Accessories finalists are Antoine and Julien Blanchard (fashion accessories, France), Alyssa Cartaut (shoes, France), Alix Caumont (fashion accessories, France) Amaury Darras (fashion accessories, France), Taskin Goec (eyewear, Germany), Coline Gros (jewelry, Switzerland), Kays Masood (jewelry, Syria), Florentin Mathon (shoes, France), Luisa Olivera López (jewelry, Honduras) and Julien Simar (bags and eyewear, France).
For photography, the finalists will present their work to image-makers Paolo Roversi, Tim Walker, Inez van Lamsweerde and Vinoodh Matadin — known in the industry simply as Inez and Vinoodh — Karim Sadli, Malick Bodian, Pierre Debusschere and Tess Petronio.
Alongside them will be Sølve Sundsbø, who won in 1999, and Dominican American photographer and dancer Luis Alberto Rodriguez, a winner at the 32nd edition of the festival.
Selected for the photography competition are Adam Han-Chun Lin (Taiwan), Shubham Lodha (India), Gabriel Mrabi (Spain), Yama Ndiaye (France and Senegal), Noémie Ninot (France and the Netherlands), and Mathilde Favel, Zen Lefort, Julie Joubert, Laura Pelissier and Shanna Warocquier (all from France).

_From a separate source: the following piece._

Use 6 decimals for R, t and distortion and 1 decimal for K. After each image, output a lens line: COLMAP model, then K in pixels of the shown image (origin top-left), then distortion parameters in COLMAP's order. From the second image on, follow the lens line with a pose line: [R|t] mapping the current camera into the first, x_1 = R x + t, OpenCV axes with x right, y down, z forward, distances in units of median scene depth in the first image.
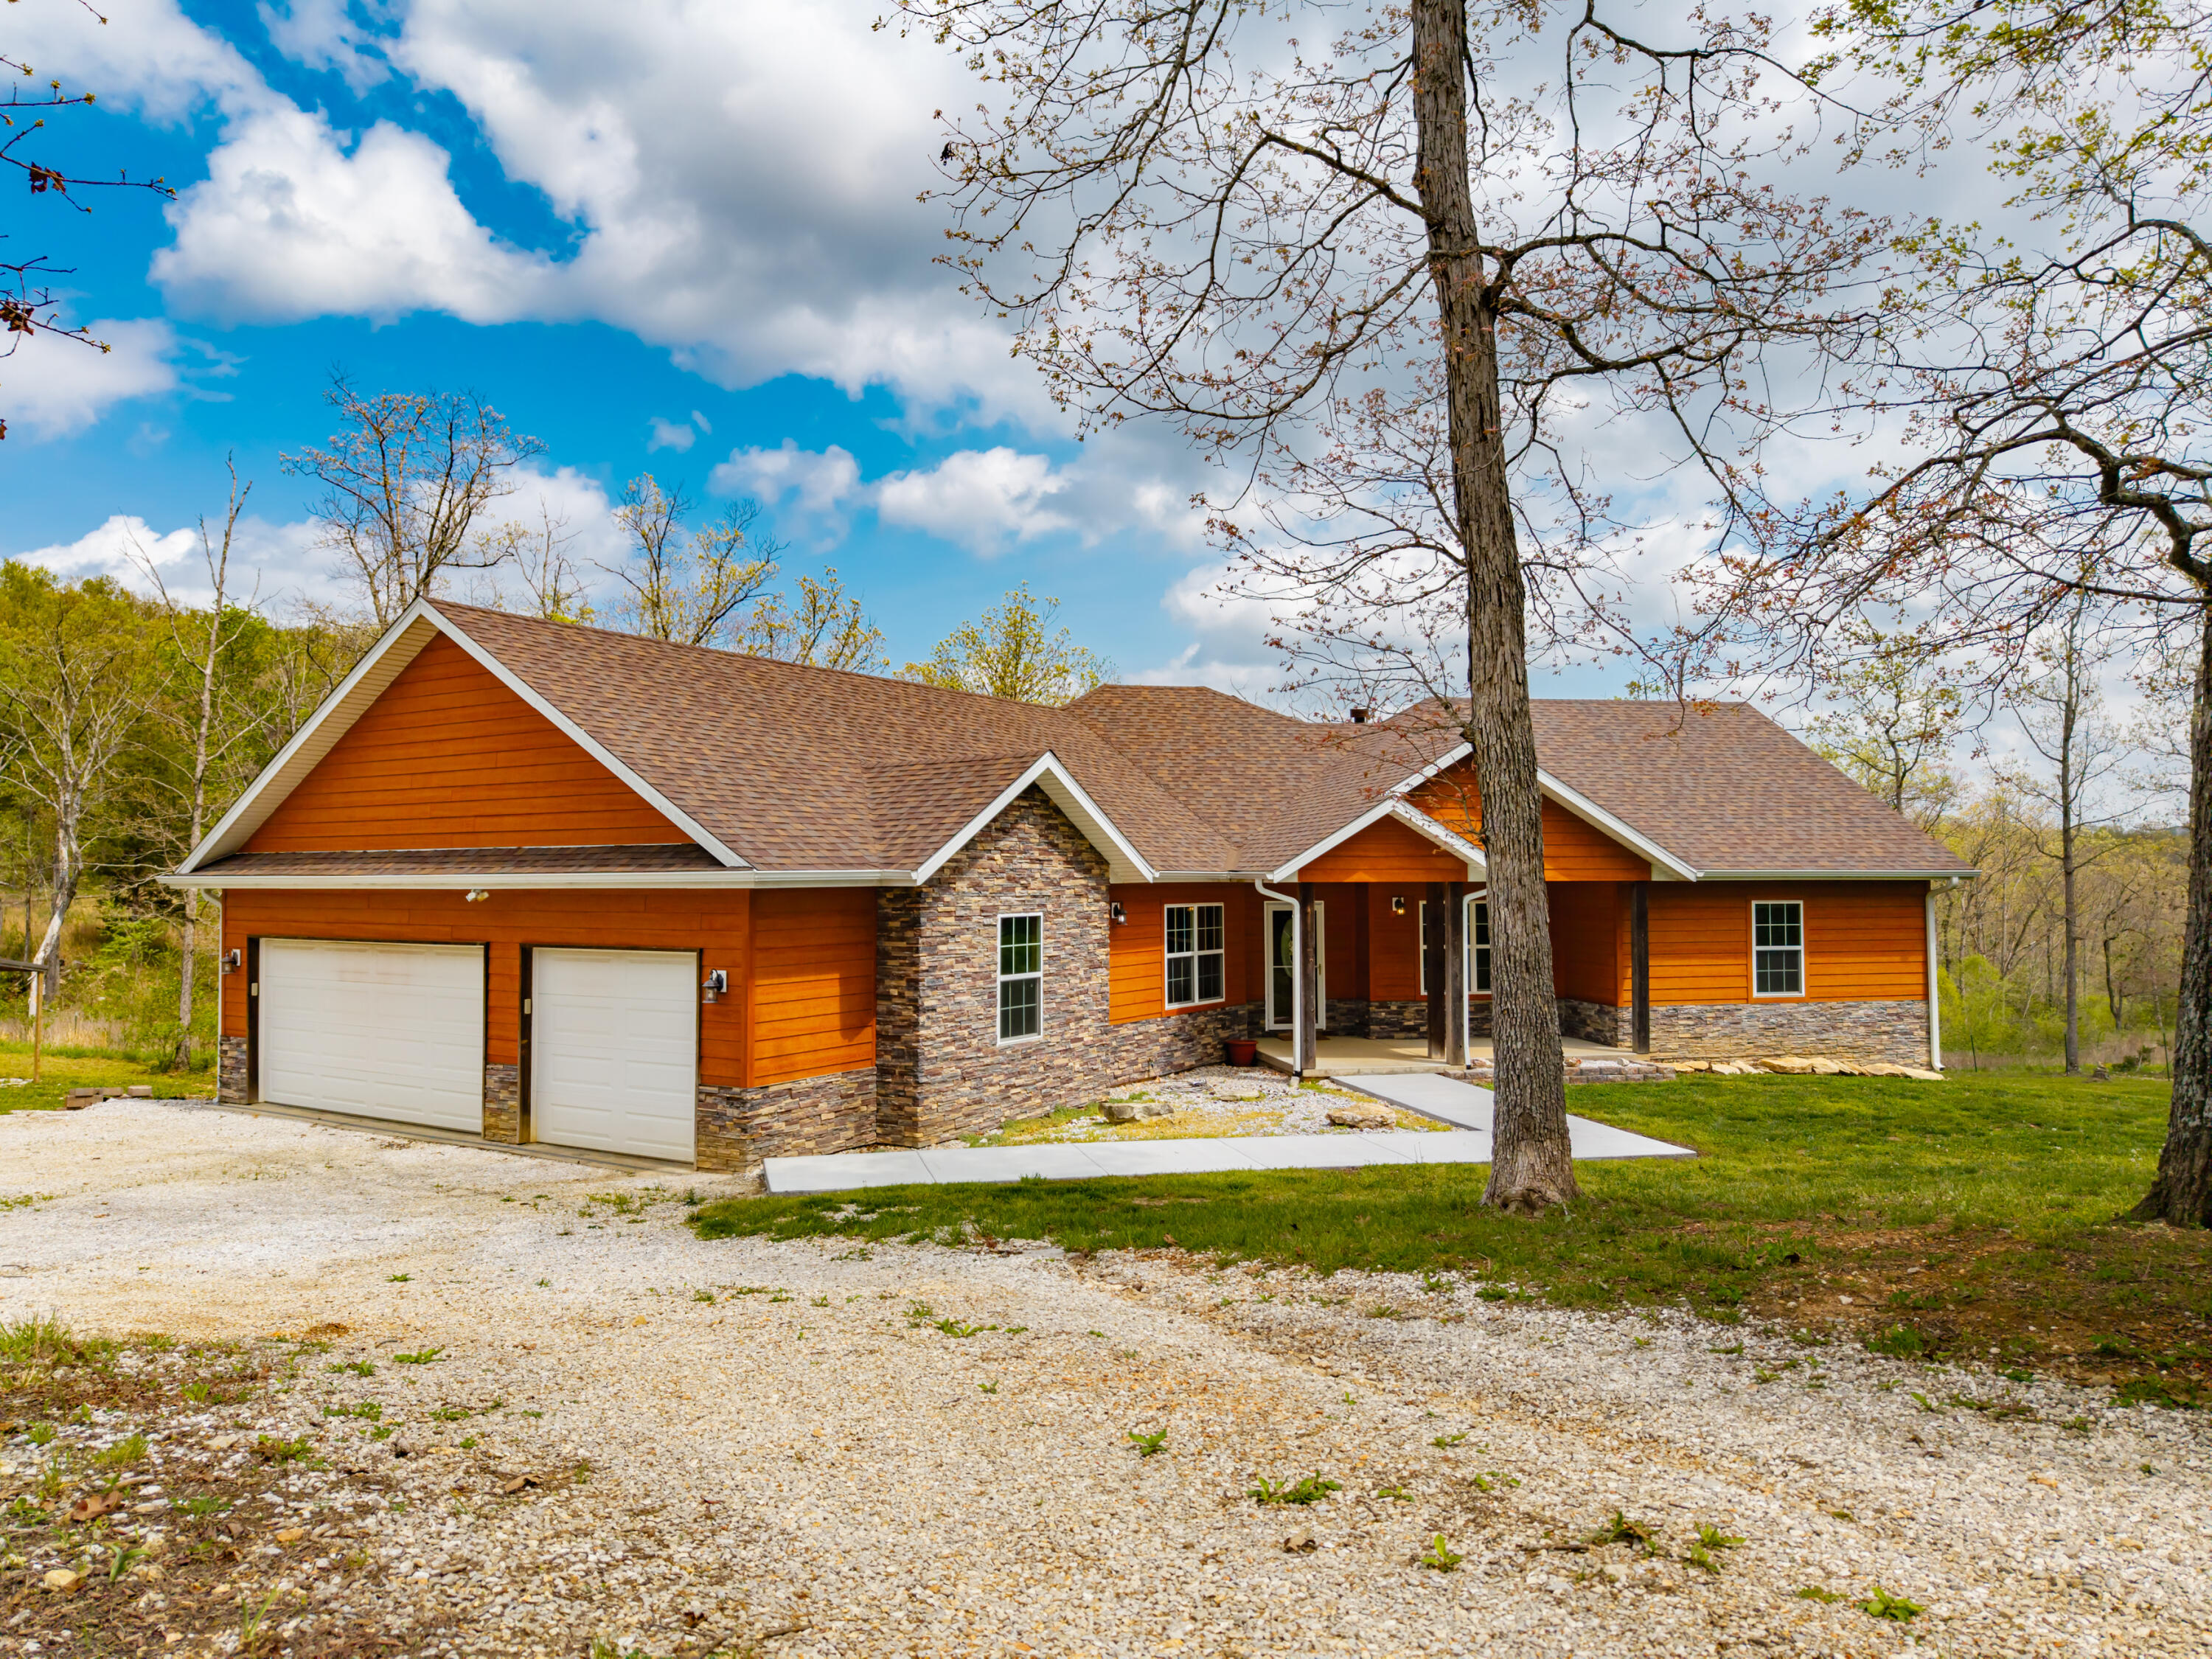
lens RADIAL K [[1518.5, 0, 1114.5], [0, 1518.5, 820.4], [0, 0, 1]] dist [0.043775, -0.010765]
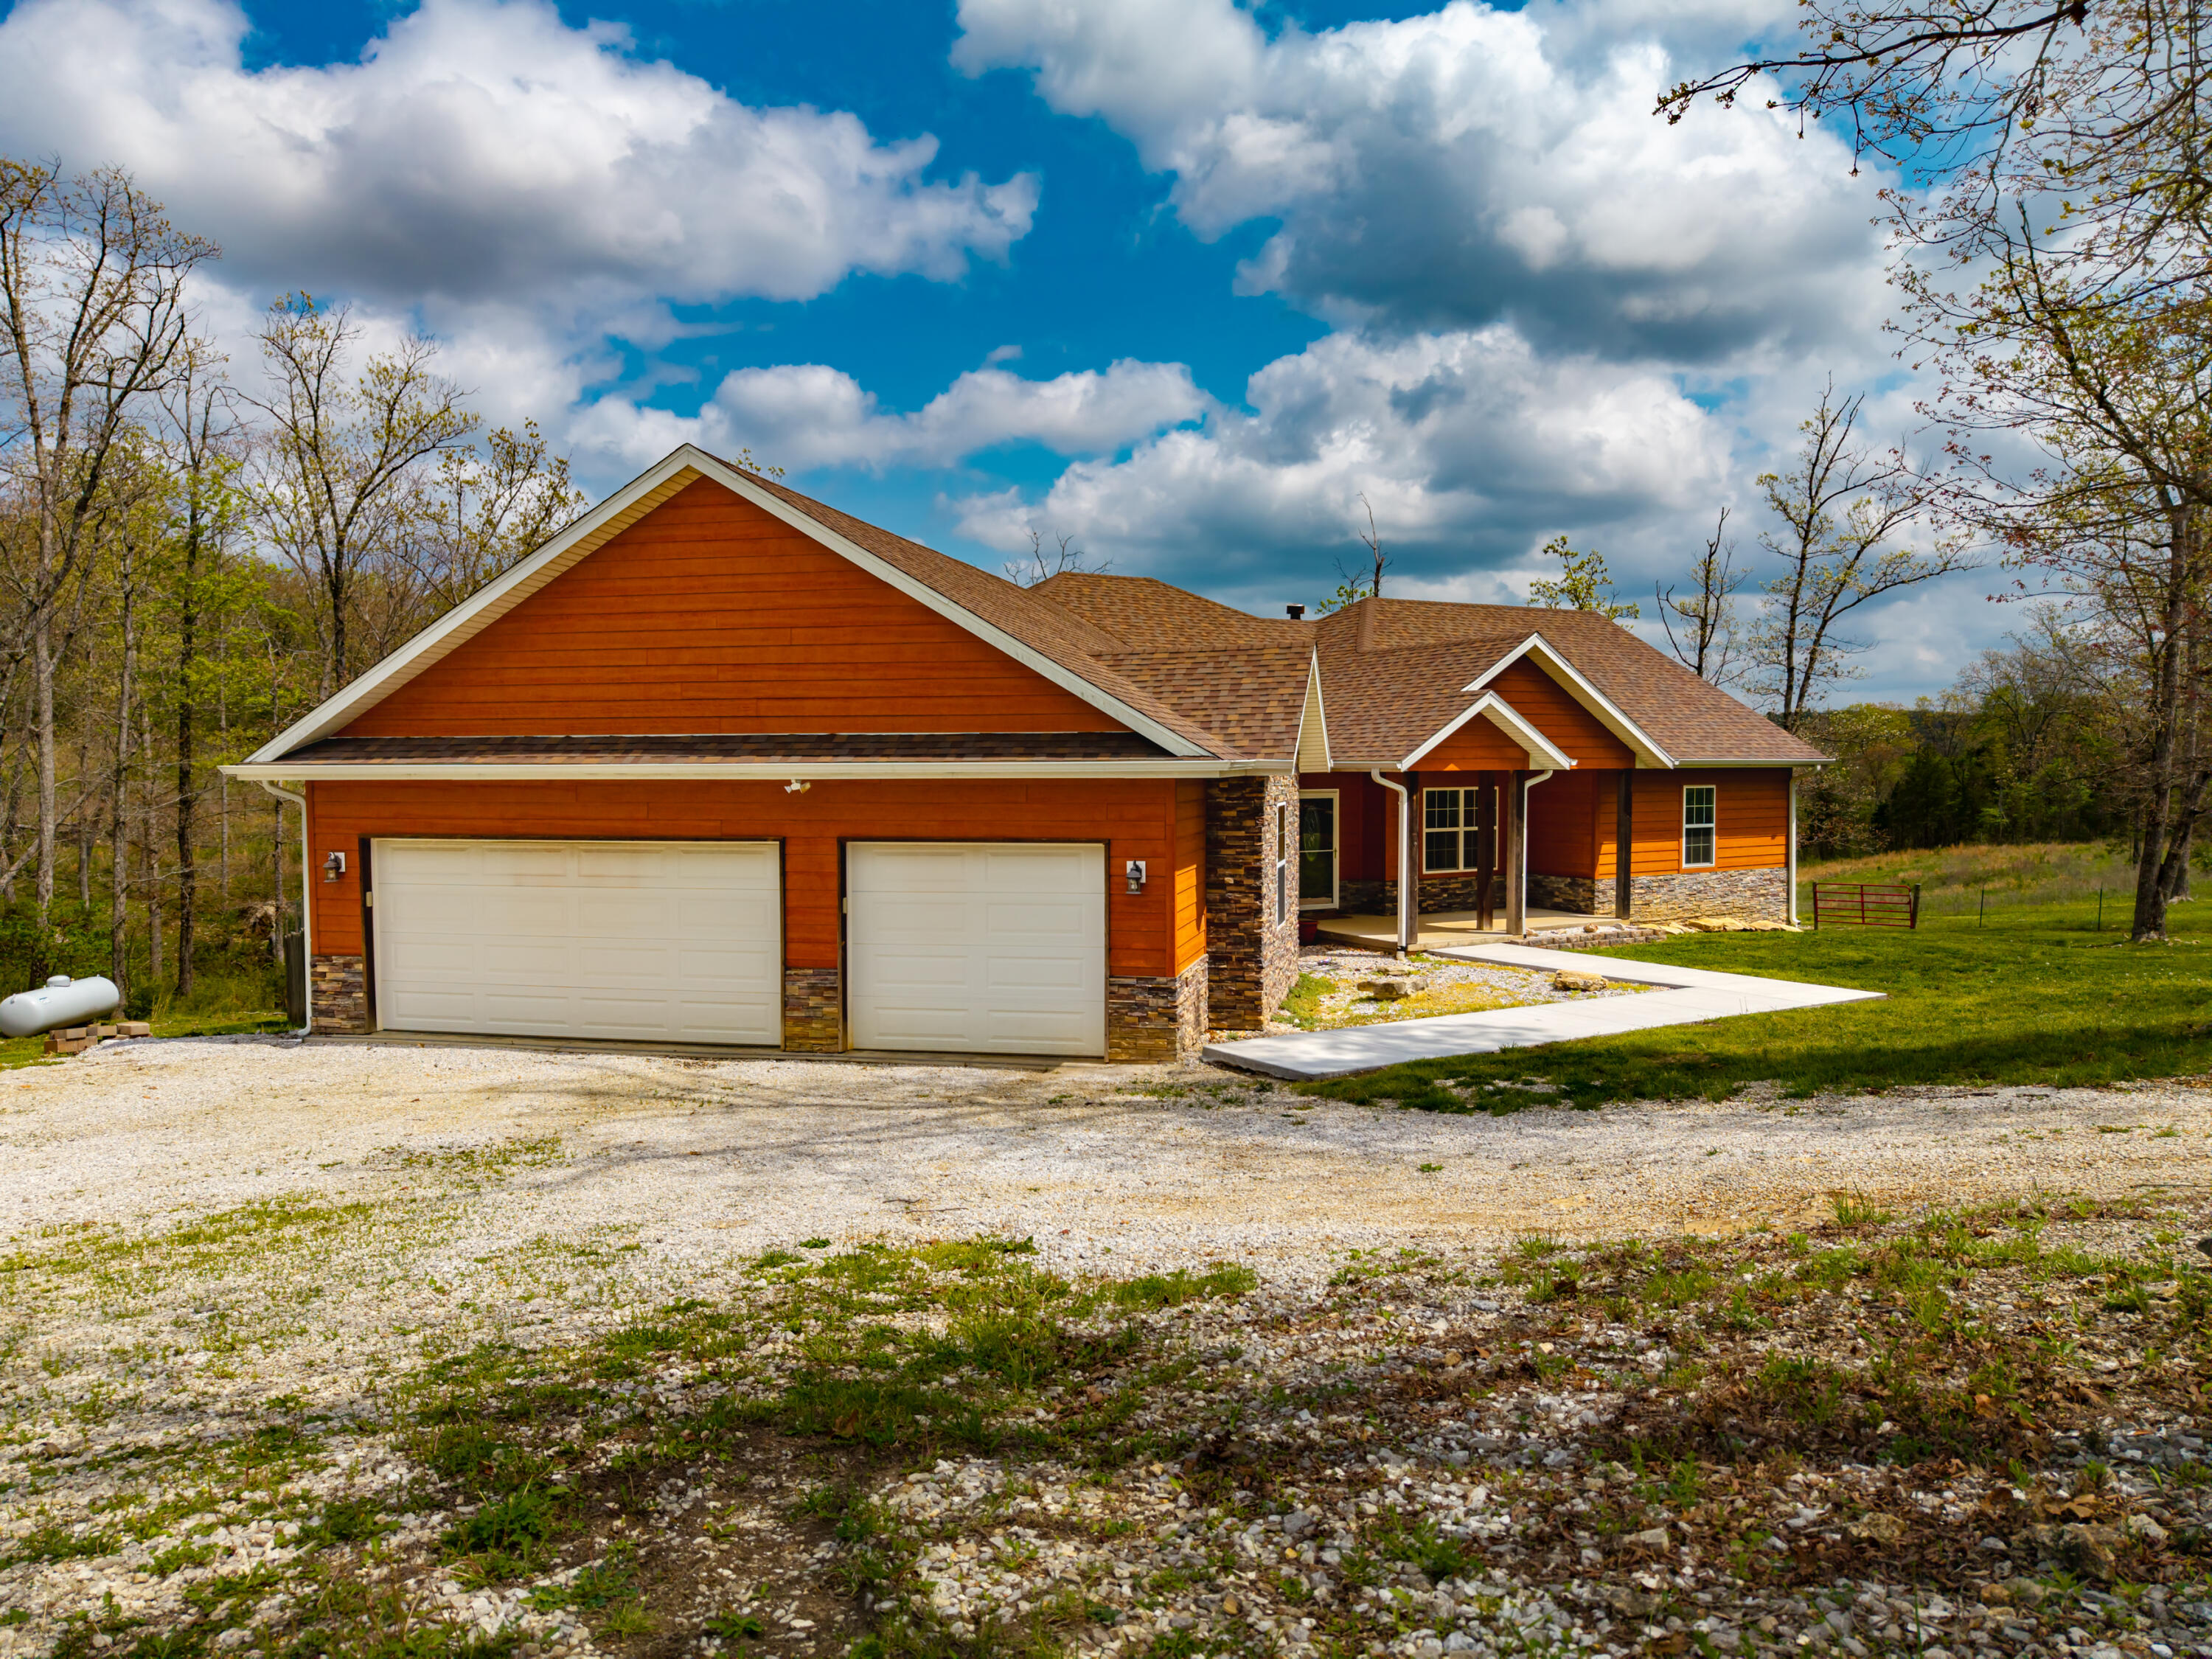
lens RADIAL K [[1518.5, 0, 1116.1], [0, 1518.5, 844.2], [0, 0, 1]] dist [0.043775, -0.010765]
pose [[0.940394, -0.019145, 0.339548, -0.525853], [-0.010069, 0.996409, 0.084070, 0.005099], [-0.339938, -0.082478, 0.936824, 0.080822]]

In a departure from tradition, the winners of the 2024 edition will not be sitting on the jury to determine their successors, but will showcase their work through exhibitions at the Villa Noailles during the festival in October.
Another novelty revealed at the event in Paris was the creation of a Supima Prize, supported by the cotton organization that has been a partner of the festival since 2018. Each of the finalists will be creating an entry using the American-grown Supima cotton fiber.
The best of the crop will walk away with fabric support for their next collection and a sponsored trip to attend the upcoming Supima Design Lab, slated for November in New York City.
While details for October are still under wraps, there will be a retrospective exhibition on the festival’s four decades, curated by a team led by Emilie Hammen, professor at the Paris 1 Panthéon-Sorbonne University and the Institut Français de la Mode. It will take the place of the spotlight usually focused on jury presidents.
Blanc promised “a gold mine for the contemporary history of fashion in Hyères,” tapping into thousands of artefacts that run from the first images of John Galliano in Hyères to Karl Lagerfeld’s photographs marking the festival’s 30th anniversary.
Celebrations will kick off in April with an exhibition with a major Paris-based fashion museum and continue with showcases in windows in the Palais-Royal gardens and ballet-centric events with the Théâtre National de la Danse Chaillot, with which a three-year partnership starts this year. Events will culminate with the festival in October and a November event around Lagerfeld’s seminal images of Villa Noailles.
Blanc, who jokingly referred the 2025 milestone as his grand finale, promised to stay “at least one more year” as work continues to cement the festival’s future.